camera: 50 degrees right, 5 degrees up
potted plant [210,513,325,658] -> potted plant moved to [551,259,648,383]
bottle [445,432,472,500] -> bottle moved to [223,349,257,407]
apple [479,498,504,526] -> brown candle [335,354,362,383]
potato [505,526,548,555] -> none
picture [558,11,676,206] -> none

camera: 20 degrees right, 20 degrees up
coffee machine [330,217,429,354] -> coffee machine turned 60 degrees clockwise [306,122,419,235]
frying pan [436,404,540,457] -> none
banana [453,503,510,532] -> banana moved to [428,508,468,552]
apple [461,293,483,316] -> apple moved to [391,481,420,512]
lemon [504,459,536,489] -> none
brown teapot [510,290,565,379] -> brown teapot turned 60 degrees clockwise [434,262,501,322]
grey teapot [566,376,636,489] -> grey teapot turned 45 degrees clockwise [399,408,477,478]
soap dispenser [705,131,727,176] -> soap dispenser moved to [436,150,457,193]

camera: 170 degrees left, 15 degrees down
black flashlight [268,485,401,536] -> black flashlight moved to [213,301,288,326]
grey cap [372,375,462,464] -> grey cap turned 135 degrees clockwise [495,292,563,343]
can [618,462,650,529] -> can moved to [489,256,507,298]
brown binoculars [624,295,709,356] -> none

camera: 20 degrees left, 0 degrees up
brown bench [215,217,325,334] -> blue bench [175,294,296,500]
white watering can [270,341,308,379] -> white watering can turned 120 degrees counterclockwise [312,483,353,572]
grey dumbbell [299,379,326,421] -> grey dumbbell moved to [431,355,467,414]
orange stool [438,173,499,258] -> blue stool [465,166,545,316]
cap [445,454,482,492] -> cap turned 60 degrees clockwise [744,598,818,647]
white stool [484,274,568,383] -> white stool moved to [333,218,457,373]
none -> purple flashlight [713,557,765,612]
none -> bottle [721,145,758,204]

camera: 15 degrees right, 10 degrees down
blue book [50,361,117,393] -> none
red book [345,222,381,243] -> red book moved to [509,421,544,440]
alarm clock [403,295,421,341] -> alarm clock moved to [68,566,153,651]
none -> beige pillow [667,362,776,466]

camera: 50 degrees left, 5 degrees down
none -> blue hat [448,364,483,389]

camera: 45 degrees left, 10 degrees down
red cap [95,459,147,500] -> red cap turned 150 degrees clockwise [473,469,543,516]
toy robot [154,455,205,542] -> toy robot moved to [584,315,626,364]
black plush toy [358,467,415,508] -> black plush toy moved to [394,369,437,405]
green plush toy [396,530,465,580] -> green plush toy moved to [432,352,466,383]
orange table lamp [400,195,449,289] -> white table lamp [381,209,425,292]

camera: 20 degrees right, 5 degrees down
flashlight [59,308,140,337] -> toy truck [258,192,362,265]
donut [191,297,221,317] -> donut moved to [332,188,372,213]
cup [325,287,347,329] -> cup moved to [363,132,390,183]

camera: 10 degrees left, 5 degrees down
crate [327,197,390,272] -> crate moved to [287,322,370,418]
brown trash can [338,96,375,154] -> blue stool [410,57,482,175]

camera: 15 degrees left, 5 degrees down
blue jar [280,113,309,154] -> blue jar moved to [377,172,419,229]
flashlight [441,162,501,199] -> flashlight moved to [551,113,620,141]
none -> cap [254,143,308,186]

§

PROBLEM DESCRIPTION:
Across the data, pull every line containing the string "teapot".

RESPONSE TO THIS TASK:
brown teapot [510,290,565,379] -> brown teapot turned 60 degrees clockwise [434,262,501,322]
grey teapot [566,376,636,489] -> grey teapot turned 45 degrees clockwise [399,408,477,478]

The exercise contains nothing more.